[Passage for review]
=== Begin Enclosure ===

# Analog Cable



## dorfd1 (Jul 16, 2008)

How come cable does not have to go all digital in june?


----------



## Koz (Sep 16, 2006)

Because the law only applies to publicly owned airwaves, and thus, only broadcast television.


----------



## dorfd1 (Jul 16, 2008)

Koz said:


> Because the law only applies to publicly owned airwaves, and thus, only broadcast television.


I also thought hte law required that cell phones be digital only.


----------



## tcusta00 (Dec 31, 2007)

It's only for a certain parts of the analog spectrum. More information here:

http://www.dtv.gov/consumercorner.html


----------



## BattleZone (Nov 13, 2007)

Because cable isn't OTA. Though we wouldn't be able to have HD OTA without going to digital (there isn't enough bandwidth to provide analog HD with the existing channel frequency blocks), that's not the only reason for the move to digital. Other parts included the selling off of the frequencies used by channels over UHF 51 (52-69) to be used for state and federal emergency radio services and for commercial use to phone companies to provide wireless broadband Internet access.

Cable is its own system, and doesn't have to worry about any of that. What they DO have to worry about is all of their customers with analog TVs who don't want to pay for cable boxes at each TV. But... they also at some point need to reclaim that analog bandwidth, as they can provide 3-5 digital HD stations for every analog channel they eliminate. Most cable franchises have been slowly moving stations into their "digital tiers", requiring cable boxes, over the last few years, and many will move to all-digital systems over the next couple of years.


----------



## dorfd1 (Jul 16, 2008)

I know someone with cable who get hd locals and sub stations and on demand preview station without a box.


----------



## machavez00 (Nov 2, 2006)

In Phoenix, Cox is slowly moving channels into the "digital tier" and soon there will be nothing left but the locals.


----------



## jpl (Jul 9, 2006)

dorfd1 said:


> I know someone with cable who get hd locals and sub stations and on demand preview station without a box.


Yes, most cable companies offer their local channels 'in the clear' - that is unencrypted. As a result, if you have a TV with a QAM tuner you can get in those channels without the need for a set top box or cable card. For example, I have FiOS, and I get locals (sd and hd), local access channels, local digital subchannels, Weatherscan Local, TV Guide channel, and all my digital music channels (they carry both Music Choice and Urge Radio) in the clear - I can get them all in on a TV with a QAM tuner.

=== End Enclosure ===

[Dataset entries]

=== Begin Enclosure ===

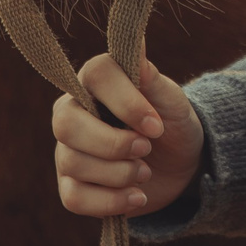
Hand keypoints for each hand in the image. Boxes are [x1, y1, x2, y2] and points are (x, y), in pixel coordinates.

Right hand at [52, 53, 202, 218]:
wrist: (178, 165)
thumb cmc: (170, 122)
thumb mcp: (171, 100)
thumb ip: (151, 76)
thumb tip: (136, 44)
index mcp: (96, 81)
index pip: (96, 75)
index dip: (126, 101)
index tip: (155, 125)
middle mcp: (73, 112)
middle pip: (66, 124)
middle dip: (113, 144)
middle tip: (146, 148)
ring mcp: (67, 150)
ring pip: (72, 163)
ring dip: (119, 174)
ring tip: (145, 172)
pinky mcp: (71, 186)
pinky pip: (74, 198)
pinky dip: (111, 202)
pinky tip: (136, 196)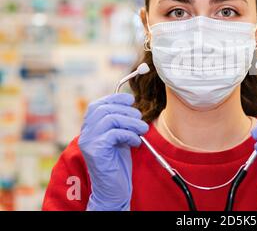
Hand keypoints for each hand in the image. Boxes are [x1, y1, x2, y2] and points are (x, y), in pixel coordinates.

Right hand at [78, 93, 148, 210]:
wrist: (113, 188)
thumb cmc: (118, 162)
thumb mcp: (120, 136)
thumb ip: (121, 122)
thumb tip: (131, 104)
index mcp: (89, 128)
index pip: (98, 105)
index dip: (115, 99)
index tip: (131, 100)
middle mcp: (85, 133)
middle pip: (104, 110)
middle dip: (127, 111)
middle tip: (140, 120)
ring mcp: (88, 141)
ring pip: (110, 119)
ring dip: (131, 122)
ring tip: (142, 130)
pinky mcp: (95, 150)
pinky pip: (114, 134)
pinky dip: (129, 135)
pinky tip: (136, 143)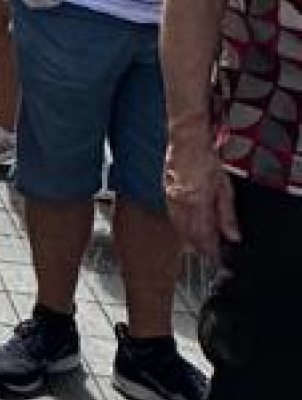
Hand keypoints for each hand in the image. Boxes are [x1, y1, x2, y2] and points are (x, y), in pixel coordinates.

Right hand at [164, 138, 238, 259]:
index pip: (205, 235)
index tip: (217, 258)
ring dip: (190, 240)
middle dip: (200, 248)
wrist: (187, 142)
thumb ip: (227, 214)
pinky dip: (181, 228)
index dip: (211, 250)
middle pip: (190, 235)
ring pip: (179, 228)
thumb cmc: (207, 160)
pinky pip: (173, 218)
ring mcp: (171, 200)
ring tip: (200, 246)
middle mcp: (182, 204)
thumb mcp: (225, 187)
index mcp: (198, 202)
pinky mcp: (166, 195)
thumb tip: (232, 235)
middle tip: (210, 255)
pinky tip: (188, 229)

=== End Enclosure ===

[Exercise tasks]
- A) Translate this sentence from the analog cable thread into Spanish: "Cable is its own system, and doesn't have to worry about any of that."
- B) In the analog cable thread, how many digital HD stations can a cable provider offer for every analog channel it eliminates?
- C) Extend the analog cable thread by writing the next post after its final sentence.
The entries are separate material and have no connection to the analog cable thread.

[Responses]
- A) El cable es un sistema propio y no tiene que preocuparse por nada de eso.

- B) It can offer 3 to 5 digital HD stations for every analog channel it eliminates.

- C)
As others have said, cable companies are moving more and more to digital because of space - analog takes up alot of it. Although there are some cable companies that WERE required to eliminate all analogs by yesterday, but the reason has nothing to do with the analog OTA shut-off. On 7/1/07 a new FCC regulation went into effect governing cable boxes. The FCC now requires that all cable boxes have separable security - that is, the security mechanism, which does things like decodes the encrypted channels, has to be removable from the box. Smaller cable outfits who requested it were granted a temporary waiver - 1 year for advanced boxes (e.g. HD DVRs) and 2 years for basic boxes (e.g. SD STBs). In exchange for that waiver, however, the FCC required that said companies eliminate all analogs prior to 2/17/09. Verizon is one such company which requested, and was granted, that waiver, which is one reason they got rid of all their analogs this past fall.


----------



## dorfd1 (Jul 16, 2008)

did time warner cable cincinnati have to eliminate all analogs?


----------



## Cholly (Mar 22, 2004)

dorfd1 said:


> did time warner cable cincinnati have to eliminate all analogs?


Quick answer: NO. If all locals in your market have gone to digital, then Time Warner will be converting those channels to analog. It is possible that they will require you to rent a cable box to receive some content. Check their web site.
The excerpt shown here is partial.